O inventário da capoeira foi produzido por uma equipe multidisciplinar de profissionais, em parceria com as Universidades Federais do Rio de Janeiro, Bahia, Pernambuco e a Federal Fluminense, sob a supervisão do Iphan. As pesquisas foram realizadas no Rio de Janeiro, em Salvador e Recife, principais cidades portuárias apontadas como prováveis origens desta manifestação, e locais onde havia documentação a respeito.
Preservação do patrimônio - O plano de preservação, conseqüente do registro, prevê as seguintes medidas de suporte à comunidade capoeirística: um plano de previdência especial para os velhos mestres; o estabelecimento de um programa de incentivo desta manifestação no mundo; a criação de um Centro Nacional de Referência da Capoeira; e o plano de manejo da biriba - madeira utilizada na fabricação do instrumento - e outros recursos naturais, dentre outras.

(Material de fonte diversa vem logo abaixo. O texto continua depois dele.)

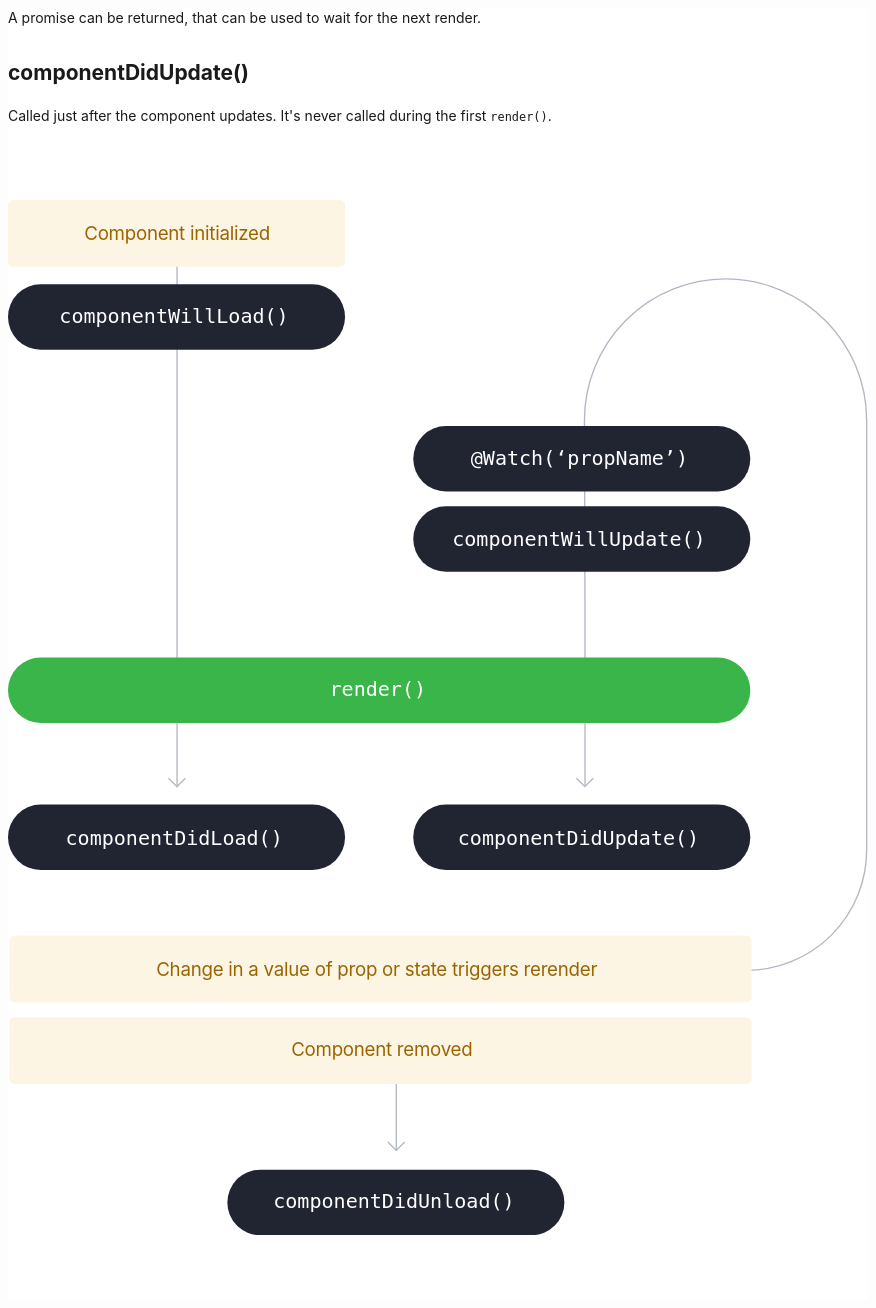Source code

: A promise can be returned, that can be used to wait for the next render.


## componentDidUpdate()

Called just after the component updates.
It's never called during the first `render()`.


<svg viewBox="0 0 643 774" xmlns="http://www.w3.org/2000/svg" style="margin: 60px 0;">
  <g fill="none" fill-rule="evenodd">
    <path d="M552 576a90 90 0 0 0 90-90V165c0-58.5-47.2-106-105.5-106A105.8 105.8 0 0 0 431 165l.4 136.5v136" stroke="#B3B6C5" stroke-linecap="square"/>
    <path stroke="#B3B6C5" d="M437.6 432.3l-6.3 6.3-6.3-6.3"/>
    <path d="M126.4 19.5v419" stroke="#B3B6C5" stroke-linecap="square"/>
    <path stroke="#B3B6C5" d="M132.6 432.3l-6.3 6.3-6.3-6.3"/>
    <path d="M290.3 628.5v82" stroke="#B3B6C5" stroke-linecap="square"/>
    <path stroke="#B3B6C5" d="M296.6 704.3l-6.3 6.3-6.3-6.3"/>
    <rect fill="#FDF5E4" x="1" y="550" width="555" height="50" rx="4"/>
    <rect fill="#FDF5E4" x="1" y="611" width="555" height="50" rx="4"/>
    <rect fill="#FDF5E4" width="252" height="50" rx="4"/>
    <rect fill="#212431" y="452" width="252" height="49" rx="24.5"/>
    <rect fill="#212431" x="303" y="452" width="252" height="49" rx="24.5"/>
    <rect fill="#212431" x="303" y="229" width="252" height="49" rx="24.5"/>
    <rect fill="#212431" x="164" y="725" width="252" height="49" rx="24.5"/>
    <rect fill="#212431" x="303" y="169" width="252" height="49" rx="24.5"/>
    <text font-size="14" letter-spacing="-.2" fill="#9A6400">
      <tspan x="57" y="30">Component initialized</tspan>
    </text>
    <text font-family="SFMono-Regular, SF Mono, Lucida Console, monospace" font-size="15" fill="#FFF">
      <tspan x="43" y="482">componentDidLoad()</tspan>
    </text>
    <text font-family="SFMono-Regular, SF Mono, Lucida Console, monospace" font-size="15" fill="#FFF">
      <tspan x="336.3" y="482">componentDidUpdate()</tspan>
    </text>
    <text font-family="SFMono-Regular, SF Mono, Lucida Console, monospace" font-size="15" fill="#FFF">
      <tspan x="332.1" y="259">componentWillUpdate()</tspan>
    </text>
    <text font-family="SFMono-Regular, SF Mono, Lucida Console, monospace" font-size="15" fill="#FFF">
      <tspan x="198.3" y="754">componentDidUnload()</tspan>
    </text>
    <text font-family="SFMono-Regular, SF Mono, Lucida Console, monospace" font-size="15" fill="#FFF">
      <tspan x="346" y="198">@Watch(‘propName’)</tspan>
    </text>
    <text font-size="14" letter-spacing="-.2" fill="#9A6400">
      <tspan x="110.8" y="580">Change in a value of prop or state triggers rerender</tspan>
    </text>
    <text font-size="14" letter-spacing="-.2" fill="#9A6400">
      <tspan x="211.7" y="640">Component removed</tspan>
    </text>
    <rect fill="#39B54A" y="342" width="555" height="49" rx="24.5"/>
    <text font-family="SFMono-Regular, SF Mono, Lucida Console, monospace" font-size="15" fill="#FFF">
      <tspan x="240.4" y="371">render()</tspan>
    </text>
    <rect fill="#212431" y="63" width="252" height="49" rx="24.5"/>
    <text font-family="SFMono-Regular, SF Mono, Lucida Console, monospace" font-size="15" fill="#FFF">
      <tspan x="38.4" y="92">componentWillLoad()</tspan>
    </text>
  </g>
</svg>
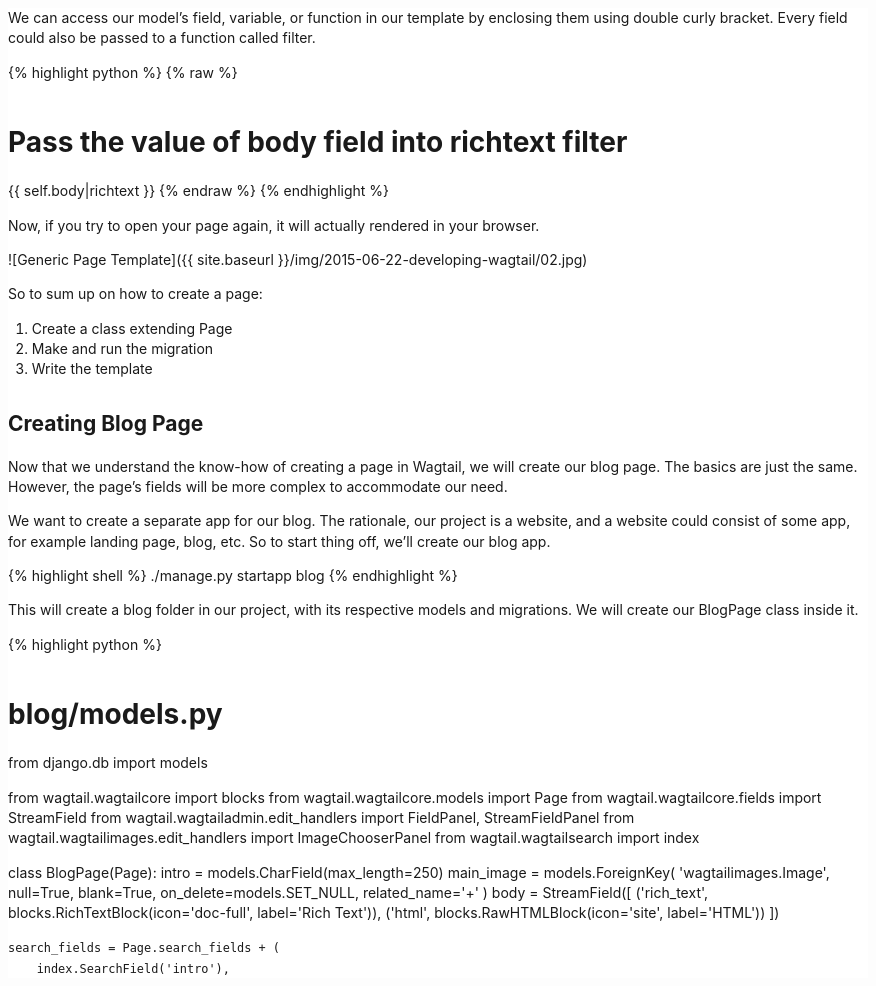 We can access our model’s field, variable, or function in our template by enclosing them using double curly bracket. Every field could also be passed to a function called filter.


{% highlight python %}
{% raw %}
# Pass the value of body field into richtext filter
{{ self.body|richtext }}
{% endraw %}
{% endhighlight %}

Now, if you try to open your page again, it will actually rendered in your browser.

![Generic Page Template]({{ site.baseurl }}/img/2015-06-22-developing-wagtail/02.jpg)

So to sum up on how to create a page:

1. Create a class extending Page
2. Make and run the migration
3. Write the template

<h2 class="section-heading">Creating Blog Page</h2>

Now that we understand the know-how of creating a page in Wagtail, we will create our blog page. The basics are just the same. However, the page’s fields will be more complex to accommodate our need.

We want to create a separate app for our blog. The rationale, our project is a website, and a website could consist of some app, for example landing page, blog, etc. So to start thing off, we’ll create our blog app.


{% highlight shell %}
./manage.py startapp blog
{% endhighlight %}

This will create a blog folder in our project, with its respective models and migrations. We will create our BlogPage class inside it.


{% highlight python %}
# blog/models.py

from django.db import models

from wagtail.wagtailcore import blocks
from wagtail.wagtailcore.models import Page
from wagtail.wagtailcore.fields import StreamField
from wagtail.wagtailadmin.edit_handlers import FieldPanel, StreamFieldPanel
from wagtail.wagtailimages.edit_handlers import ImageChooserPanel
from wagtail.wagtailsearch import index


class BlogPage(Page):
    intro = models.CharField(max_length=250)
    main_image = models.ForeignKey(
        'wagtailimages.Image',
        null=True,
        blank=True,
        on_delete=models.SET_NULL,
        related_name='+'
    )
    body = StreamField([
        ('rich_text', blocks.RichTextBlock(icon='doc-full', label='Rich Text')),
        ('html', blocks.RawHTMLBlock(icon='site', label='HTML'))
    ])

    search_fields = Page.search_fields + (
        index.SearchField('intro'),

Entendem-se por patrimônio cultural imaterial representações da cultura brasileira as práticas, as formas de ver e pensar o mundo, as cerimônias (festejos e rituais religiosos), as danças, as músicas, as lendas e contos, a história, as brincadeiras e os modos de fazer (comidas, artesanato, etc.), junto com os instrumentos, objetos e lugares que lhes são associados - cuja tradição é transmitida de geração em geração pelas comunidades brasileiras. Com a inclusão da capoeira, já existem 14 bens culturais registrados no Brasil.